Historically, progressive Democrats have had to rely on a fundraising base of environmentalists, women and pro-choice activists, LGBT activists, Hollywood, trial lawyers, and labor. There's certainly some good money there but nothing to compete with the Mack truckloads of money from Wall Street, the health insurers, big oil, Pharma, the Chamber, and the big corporate lawyers and lobbyists. This year, all those big money boys (yes, they still are mostly boys) certainly did their part to make this campaign season obscenely expensive. But individual progressive donors motivated by populist candidates on our side and the terrible values and policies on the other did a remarkable amount to stem the tide.
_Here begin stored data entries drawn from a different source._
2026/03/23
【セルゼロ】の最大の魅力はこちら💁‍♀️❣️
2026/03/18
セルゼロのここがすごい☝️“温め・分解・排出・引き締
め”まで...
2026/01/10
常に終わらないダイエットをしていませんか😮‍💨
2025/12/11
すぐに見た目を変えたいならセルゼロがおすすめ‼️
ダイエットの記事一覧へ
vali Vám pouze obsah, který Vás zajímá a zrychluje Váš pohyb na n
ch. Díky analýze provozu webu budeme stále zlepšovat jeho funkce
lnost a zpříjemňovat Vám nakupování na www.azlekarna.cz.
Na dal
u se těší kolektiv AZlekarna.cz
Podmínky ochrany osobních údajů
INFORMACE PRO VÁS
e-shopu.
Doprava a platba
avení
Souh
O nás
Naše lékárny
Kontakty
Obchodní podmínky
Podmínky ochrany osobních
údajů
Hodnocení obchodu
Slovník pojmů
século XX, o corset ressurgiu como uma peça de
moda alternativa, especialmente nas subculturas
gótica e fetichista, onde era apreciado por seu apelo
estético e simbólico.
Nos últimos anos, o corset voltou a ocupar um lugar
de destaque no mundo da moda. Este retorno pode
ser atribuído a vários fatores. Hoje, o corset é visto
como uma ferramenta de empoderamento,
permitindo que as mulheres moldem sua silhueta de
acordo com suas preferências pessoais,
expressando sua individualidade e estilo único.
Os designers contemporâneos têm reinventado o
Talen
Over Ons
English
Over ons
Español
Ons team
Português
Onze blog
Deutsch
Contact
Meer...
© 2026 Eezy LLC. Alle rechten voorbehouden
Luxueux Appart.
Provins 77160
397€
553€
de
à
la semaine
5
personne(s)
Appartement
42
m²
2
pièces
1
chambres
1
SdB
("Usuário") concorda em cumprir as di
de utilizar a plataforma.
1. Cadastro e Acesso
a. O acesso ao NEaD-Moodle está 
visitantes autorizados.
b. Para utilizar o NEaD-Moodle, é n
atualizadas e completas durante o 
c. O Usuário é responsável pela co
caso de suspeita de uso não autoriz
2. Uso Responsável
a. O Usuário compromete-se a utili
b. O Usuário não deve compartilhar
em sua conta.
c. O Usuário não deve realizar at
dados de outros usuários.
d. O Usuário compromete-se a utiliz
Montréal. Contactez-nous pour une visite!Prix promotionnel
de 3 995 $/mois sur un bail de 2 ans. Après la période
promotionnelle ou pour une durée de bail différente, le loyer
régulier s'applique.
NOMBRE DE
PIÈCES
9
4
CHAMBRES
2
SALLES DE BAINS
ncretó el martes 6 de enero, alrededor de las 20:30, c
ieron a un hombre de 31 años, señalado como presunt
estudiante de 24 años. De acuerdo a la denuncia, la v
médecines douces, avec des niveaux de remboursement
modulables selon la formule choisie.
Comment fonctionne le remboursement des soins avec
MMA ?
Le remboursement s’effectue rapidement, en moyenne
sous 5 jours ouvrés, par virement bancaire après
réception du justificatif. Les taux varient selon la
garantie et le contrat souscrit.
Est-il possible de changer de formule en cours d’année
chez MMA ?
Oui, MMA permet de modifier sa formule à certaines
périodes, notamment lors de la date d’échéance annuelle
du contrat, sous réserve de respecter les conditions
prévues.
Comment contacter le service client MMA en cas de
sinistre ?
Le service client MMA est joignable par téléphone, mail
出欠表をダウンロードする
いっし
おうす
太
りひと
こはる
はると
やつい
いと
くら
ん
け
Here's the other thing worth noting: in the competitive races where progressive groups played, they won a remarkable percentage of the time. The League of Conservation Voters took out 11 of their 12 "Dirty Dozen" targets; J Street won on an astounding 70 out of 71 House and Senate races, a lot of them very competitive; PCCC won 73.3 percent of their races; Human Rights Campaign won every single top priority race and initiative fight they took on; the labor movement in general kicked ass in their top targeted races and states, and was absolutely central to winning Ohio for Obama.
Democrats won this presidential election by taking on a populist stance and successfully engaging both their base and working-class swing voters. In the competitive Senate and House races they won, they mostly did it with populist candidates who got the progressive community and small donors excited about helping them. The old Mark Penn/DLC/Third Way model of winning elections is in serious danger, because there's too much right-wing and corporate money flooding the airwaves for Republican candidates, and the Third Way-style candidates have a very tough time stirring up the desperately needed support from grassroots donors and progressive groups.
The way to beat big corporate money? Elizabeth Warren's path is the future of our party far more than the Third Way path of making peace with Wall Street. Her kind of message has always worked better. Now, Elizabeth and candidates like her have shown that they can raise better money than the Wall Street Democrats as well.